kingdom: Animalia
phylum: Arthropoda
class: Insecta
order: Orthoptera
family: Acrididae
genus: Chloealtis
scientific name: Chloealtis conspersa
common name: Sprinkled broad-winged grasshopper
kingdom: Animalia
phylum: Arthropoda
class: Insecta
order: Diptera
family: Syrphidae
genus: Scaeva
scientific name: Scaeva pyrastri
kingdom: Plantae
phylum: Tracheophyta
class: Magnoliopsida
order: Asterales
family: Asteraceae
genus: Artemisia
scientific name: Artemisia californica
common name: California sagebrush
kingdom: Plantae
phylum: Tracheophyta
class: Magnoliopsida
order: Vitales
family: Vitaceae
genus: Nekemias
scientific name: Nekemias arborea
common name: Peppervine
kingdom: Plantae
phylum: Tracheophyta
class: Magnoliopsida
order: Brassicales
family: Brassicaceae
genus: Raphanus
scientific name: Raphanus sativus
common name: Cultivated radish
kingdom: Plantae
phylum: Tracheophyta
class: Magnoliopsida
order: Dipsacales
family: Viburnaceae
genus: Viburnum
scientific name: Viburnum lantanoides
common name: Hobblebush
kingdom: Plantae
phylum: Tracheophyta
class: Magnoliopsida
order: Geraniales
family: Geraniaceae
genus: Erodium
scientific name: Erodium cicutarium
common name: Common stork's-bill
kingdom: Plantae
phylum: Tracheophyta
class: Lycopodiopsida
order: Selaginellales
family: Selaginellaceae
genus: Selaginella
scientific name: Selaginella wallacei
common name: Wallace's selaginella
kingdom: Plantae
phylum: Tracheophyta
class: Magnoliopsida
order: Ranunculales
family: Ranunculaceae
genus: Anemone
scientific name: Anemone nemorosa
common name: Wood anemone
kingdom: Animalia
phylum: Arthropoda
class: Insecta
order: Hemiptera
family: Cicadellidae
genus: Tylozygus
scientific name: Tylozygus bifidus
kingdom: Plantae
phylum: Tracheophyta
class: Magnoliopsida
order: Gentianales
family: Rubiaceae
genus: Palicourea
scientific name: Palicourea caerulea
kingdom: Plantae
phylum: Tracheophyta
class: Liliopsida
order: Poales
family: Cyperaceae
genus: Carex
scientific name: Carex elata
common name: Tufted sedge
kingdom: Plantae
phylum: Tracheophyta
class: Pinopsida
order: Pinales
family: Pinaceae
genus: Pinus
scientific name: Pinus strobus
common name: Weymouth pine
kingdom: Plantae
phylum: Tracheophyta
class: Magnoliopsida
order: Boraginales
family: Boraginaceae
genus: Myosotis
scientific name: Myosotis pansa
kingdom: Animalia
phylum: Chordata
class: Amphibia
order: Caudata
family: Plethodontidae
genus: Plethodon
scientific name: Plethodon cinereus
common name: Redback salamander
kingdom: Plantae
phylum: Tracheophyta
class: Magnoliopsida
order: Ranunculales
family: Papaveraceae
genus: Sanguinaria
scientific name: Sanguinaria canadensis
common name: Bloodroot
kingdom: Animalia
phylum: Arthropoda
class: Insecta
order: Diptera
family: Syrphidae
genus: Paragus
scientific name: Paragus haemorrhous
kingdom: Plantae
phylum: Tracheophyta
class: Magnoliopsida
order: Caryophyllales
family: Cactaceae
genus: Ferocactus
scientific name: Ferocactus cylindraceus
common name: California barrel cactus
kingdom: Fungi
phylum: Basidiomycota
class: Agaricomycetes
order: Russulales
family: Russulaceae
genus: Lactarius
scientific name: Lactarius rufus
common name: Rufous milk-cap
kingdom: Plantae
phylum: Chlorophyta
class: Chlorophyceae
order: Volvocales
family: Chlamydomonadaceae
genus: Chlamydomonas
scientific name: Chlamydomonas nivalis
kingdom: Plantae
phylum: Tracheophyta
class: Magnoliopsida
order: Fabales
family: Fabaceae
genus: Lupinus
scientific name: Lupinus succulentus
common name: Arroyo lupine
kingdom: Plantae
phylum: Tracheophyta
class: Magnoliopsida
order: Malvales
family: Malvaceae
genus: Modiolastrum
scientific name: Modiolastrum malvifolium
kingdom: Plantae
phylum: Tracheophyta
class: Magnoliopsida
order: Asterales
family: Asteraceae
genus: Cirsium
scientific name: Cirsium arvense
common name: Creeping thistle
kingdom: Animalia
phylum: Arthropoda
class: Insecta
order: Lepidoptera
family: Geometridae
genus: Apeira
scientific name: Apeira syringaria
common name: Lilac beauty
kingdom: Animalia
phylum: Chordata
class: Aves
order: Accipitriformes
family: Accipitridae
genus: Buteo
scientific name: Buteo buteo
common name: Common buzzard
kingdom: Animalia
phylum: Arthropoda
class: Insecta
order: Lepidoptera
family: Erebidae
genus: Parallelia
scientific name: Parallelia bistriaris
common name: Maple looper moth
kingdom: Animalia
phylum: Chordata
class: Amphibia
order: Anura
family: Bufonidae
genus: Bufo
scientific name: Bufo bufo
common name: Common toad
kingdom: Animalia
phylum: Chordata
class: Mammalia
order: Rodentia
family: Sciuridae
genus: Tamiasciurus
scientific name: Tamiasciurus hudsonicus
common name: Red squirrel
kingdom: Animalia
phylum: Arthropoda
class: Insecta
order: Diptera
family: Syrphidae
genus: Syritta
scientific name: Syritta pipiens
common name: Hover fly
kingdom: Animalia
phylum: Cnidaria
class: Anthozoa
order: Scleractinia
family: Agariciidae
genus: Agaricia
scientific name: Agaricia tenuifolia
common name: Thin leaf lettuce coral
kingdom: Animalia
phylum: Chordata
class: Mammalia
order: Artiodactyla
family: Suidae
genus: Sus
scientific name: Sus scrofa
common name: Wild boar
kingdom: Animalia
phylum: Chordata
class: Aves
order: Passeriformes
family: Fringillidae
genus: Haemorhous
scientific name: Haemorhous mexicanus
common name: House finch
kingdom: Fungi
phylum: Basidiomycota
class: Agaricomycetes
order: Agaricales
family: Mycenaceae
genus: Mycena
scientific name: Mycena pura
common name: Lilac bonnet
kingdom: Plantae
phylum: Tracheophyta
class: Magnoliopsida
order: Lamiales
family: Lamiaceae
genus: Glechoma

::::::::::

> **What is required**: Can you turn every line of the entries above into a numbered list, leaving out any blank lines?

> **Answer to this task**:
1. kingdom: Animalia
2. phylum: Arthropoda
3. class: Insecta
4. order: Orthoptera
5. family: Acrididae
6. genus: Chloealtis
7. scientific name: Chloealtis conspersa
8. common name: Sprinkled broad-winged grasshopper
9. kingdom: Animalia
10. phylum: Arthropoda
11. class: Insecta
12. order: Diptera
13. family: Syrphidae
14. genus: Scaeva
15. scientific name: Scaeva pyrastri
16. kingdom: Plantae
17. phylum: Tracheophyta
18. class: Magnoliopsida
19. order: Asterales
20. family: Asteraceae
21. genus: Artemisia
22. scientific name: Artemisia californica
23. common name: California sagebrush
24. kingdom: Plantae
25. phylum: Tracheophyta
26. class: Magnoliopsida
27. order: Vitales
28. family: Vitaceae
29. genus: Nekemias
30. scientific name: Nekemias arborea
31. common name: Peppervine
32. kingdom: Plantae
33. phylum: Tracheophyta
34. class: Magnoliopsida
35. order: Brassicales
36. family: Brassicaceae
37. genus: Raphanus
38. scientific name: Raphanus sativus
39. common name: Cultivated radish
40. kingdom: Plantae
41. phylum: Tracheophyta
42. class: Magnoliopsida
43. order: Dipsacales
44. family: Viburnaceae
45. genus: Viburnum
46. scientific name: Viburnum lantanoides
47. common name: Hobblebush
48. kingdom: Plantae
49. phylum: Tracheophyta
50. class: Magnoliopsida
51. order: Geraniales
52. family: Geraniaceae
53. genus: Erodium
54. scientific name: Erodium cicutarium
55. common name: Common stork's-bill
56. kingdom: Plantae
57. phylum: Tracheophyta
58. class: Lycopodiopsida
59. order: Selaginellales
60. family: Selaginellaceae
61. genus: Selaginella
62. scientific name: Selaginella wallacei
63. common name: Wallace's selaginella
64. kingdom: Plantae
65. phylum: Tracheophyta
66. class: Magnoliopsida
67. order: Ranunculales
68. family: Ranunculaceae
69. genus: Anemone
70. scientific name: Anemone nemorosa
71. common name: Wood anemone
72. kingdom: Animalia
73. phylum: Arthropoda
74. class: Insecta
75. order: Hemiptera
76. family: Cicadellidae
77. genus: Tylozygus
78. scientific name: Tylozygus bifidus
79. kingdom: Plantae
80. phylum: Tracheophyta
81. class: Magnoliopsida
82. order: Gentianales
83. family: Rubiaceae
84. genus: Palicourea
85. scientific name: Palicourea caerulea
86. kingdom: Plantae
87. phylum: Tracheophyta
88. class: Liliopsida
89. order: Poales
90. family: Cyperaceae
91. genus: Carex
92. scientific name: Carex elata
93. common name: Tufted sedge
94. kingdom: Plantae
95. phylum: Tracheophyta
96. class: Pinopsida
97. order: Pinales
98. family: Pinaceae
99. genus: Pinus
100. scientific name: Pinus strobus
101. common name: Weymouth pine
102. kingdom: Plantae
103. phylum: Tracheophyta
104. class: Magnoliopsida
105. order: Boraginales
106. family: Boraginaceae
107. genus: Myosotis
108. scientific name: Myosotis pansa
109. kingdom: Animalia
110. phylum: Chordata
111. class: Amphibia
112. order: Caudata
113. family: Plethodontidae
114. genus: Plethodon
115. scientific name: Plethodon cinereus
116. common name: Redback salamander
117. kingdom: Plantae
118. phylum: Tracheophyta
119. class: Magnoliopsida
120. order: Ranunculales
121. family: Papaveraceae
122. genus: Sanguinaria
123. scientific name: Sanguinaria canadensis
124. common name: Bloodroot
125. kingdom: Animalia
126. phylum: Arthropoda
127. class: Insecta
128. order: Diptera
129. family: Syrphidae
130. genus: Paragus
131. scientific name: Paragus haemorrhous
132. kingdom: Plantae
133. phylum: Tracheophyta
134. class: Magnoliopsida
135. order: Caryophyllales
136. family: Cactaceae
137. genus: Ferocactus
138. scientific name: Ferocactus cylindraceus
139. common name: California barrel cactus
140. kingdom: Fungi
141. phylum: Basidiomycota
142. class: Agaricomycetes
143. order: Russulales
144. family: Russulaceae
145. genus: Lactarius
146. scientific name: Lactarius rufus
147. common name: Rufous milk-cap
148. kingdom: Plantae
149. phylum: Chlorophyta
150. class: Chlorophyceae
151. order: Volvocales
152. family: Chlamydomonadaceae
153. genus: Chlamydomonas
154. scientific name: Chlamydomonas nivalis
155. kingdom: Plantae
156. phylum: Tracheophyta
157. class: Magnoliopsida
158. order: Fabales
159. family: Fabaceae
160. genus: Lupinus
161. scientific name: Lupinus succulentus
162. common name: Arroyo lupine
163. kingdom: Plantae
164. phylum: Tracheophyta
165. class: Magnoliopsida
166. order: Malvales
167. family: Malvaceae
168. genus: Modiolastrum
169. scientific name: Modiolastrum malvifolium
170. kingdom: Plantae
171. phylum: Tracheophyta
172. class: Magnoliopsida
173. order: Asterales
174. family: Asteraceae
175. genus: Cirsium
176. scientific name: Cirsium arvense
177. common name: Creeping thistle
178. kingdom: Animalia
179. phylum: Arthropoda
180. class: Insecta
181. order: Lepidoptera
182. family: Geometridae
183. genus: Apeira
184. scientific name: Apeira syringaria
185. common name: Lilac beauty
186. kingdom: Animalia
187. phylum: Chordata
188. class: Aves
189. order: Accipitriformes
190. family: Accipitridae
191. genus: Buteo
192. scientific name: Buteo buteo
193. common name: Common buzzard
194. kingdom: Animalia
195. phylum: Arthropoda
196. class: Insecta
197. order: Lepidoptera
198. family: Erebidae
199. genus: Parallelia
200. scientific name: Parallelia bistriaris
201. common name: Maple looper moth
202. kingdom: Animalia
203. phylum: Chordata
204. class: Amphibia
205. order: Anura
206. family: Bufonidae
207. genus: Bufo
208. scientific name: Bufo bufo
209. common name: Common toad
210. kingdom: Animalia
211. phylum: Chordata
212. class: Mammalia
213. order: Rodentia
214. family: Sciuridae
215. genus: Tamiasciurus
216. scientific name: Tamiasciurus hudsonicus
217. common name: Red squirrel
218. kingdom: Animalia
219. phylum: Arthropoda
220. class: Insecta
221. order: Diptera
222. family: Syrphidae
223. genus: Syritta
224. scientific name: Syritta pipiens
225. common name: Hover fly
226. kingdom: Animalia
227. phylum: Cnidaria
228. class: Anthozoa
229. order: Scleractinia
230. family: Agariciidae
231. genus: Agaricia
232. scientific name: Agaricia tenuifolia
233. common name: Thin leaf lettuce coral
234. kingdom: Animalia
235. phylum: Chordata
236. class: Mammalia
237. order: Artiodactyla
238. family: Suidae
239. genus: Sus
240. scientific name: Sus scrofa
241. common name: Wild boar
242. kingdom: Animalia
243. phylum: Chordata
244. class: Aves
245. order: Passeriformes
246. family: Fringillidae
247. genus: Haemorhous
248. scientific name: Haemorhous mexicanus
249. common name: House finch
250. kingdom: Fungi
251. phylum: Basidiomycota
252. class: Agaricomycetes
253. order: Agaricales
254. family: Mycenaceae
255. genus: Mycena
256. scientific name: Mycena pura
257. common name: Lilac bonnet
258. kingdom: Plantae
259. phylum: Tracheophyta
260. class: Magnoliopsida
261. order: Lamiales
262. family: Lamiaceae
263. genus: Glechoma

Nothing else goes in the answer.